Saking berbedanya, tidak ada satu pun hal yang bisa menjadi unggulan pria itu. Tidak ada! Di mata mereka, pria yang baru mengantarku itu tidak baik untukku. Tidak tepat mendampingiku.
*
        "Sampai kapan Kakak selalu mengatur hidupku? Aku tuh udah gede!" bantahku malam itu. Aku marah. Aku kesal setelah Kak Arda menolak lamaran Maro untukku.

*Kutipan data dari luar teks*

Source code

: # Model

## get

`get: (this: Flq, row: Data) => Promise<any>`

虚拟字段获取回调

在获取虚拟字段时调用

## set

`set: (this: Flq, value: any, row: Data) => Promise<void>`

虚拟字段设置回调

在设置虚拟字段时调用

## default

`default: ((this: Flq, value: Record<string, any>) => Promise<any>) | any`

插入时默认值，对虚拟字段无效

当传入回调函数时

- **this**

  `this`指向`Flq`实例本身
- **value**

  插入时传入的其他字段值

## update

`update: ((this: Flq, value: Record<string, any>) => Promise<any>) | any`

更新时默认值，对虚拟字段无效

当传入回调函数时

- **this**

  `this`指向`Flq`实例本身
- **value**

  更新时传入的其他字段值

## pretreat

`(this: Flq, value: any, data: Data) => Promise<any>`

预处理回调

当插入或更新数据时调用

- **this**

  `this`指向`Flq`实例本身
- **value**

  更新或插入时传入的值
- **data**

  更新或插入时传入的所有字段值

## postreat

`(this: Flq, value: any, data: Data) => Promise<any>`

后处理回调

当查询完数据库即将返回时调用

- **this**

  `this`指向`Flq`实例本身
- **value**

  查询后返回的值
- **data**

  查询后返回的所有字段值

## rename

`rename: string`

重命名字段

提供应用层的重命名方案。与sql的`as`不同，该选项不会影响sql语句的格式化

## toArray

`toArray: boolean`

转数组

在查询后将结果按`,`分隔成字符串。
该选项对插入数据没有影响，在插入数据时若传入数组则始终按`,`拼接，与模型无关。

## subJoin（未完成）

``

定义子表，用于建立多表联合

        "Gede? Kalau memang kamu udah gede, pikiran kamu gak begini!" ucap Kak Arda.
        "Pikiranku yang mana yang salah sih, Kak?" Aku bingung. Entah bagian mana dari Maro yang membuat kedua saudaraku itu sepakat menolak lamaran Maro.
        "Kalian itu berbeda." Kali ini Bang Ardi yang bicara.
        "A-apanya yang beda? Di laki aku perempuan. Ya jelas bedalah!" Aku mencoba berkelakar.
        "Tuhan kalian yang beda!"
        Semua terdiam. Aku ingin protes, tapi mulutku terkunci. Aku bangkit berdiri, lalu keluar rumah tanpa mengucap salam. Biar saja mereka tahu, aku sedang marah!
        Sepanjang trotoar, kepingan ingatan bersama Maro kembali muncul. Juga tentang kekhawatirannya. Pria humoris itu mendadak bicara serius.
        "Apa kamu kuat menghadapi perbedaan kita, Dik?" tanya Maro.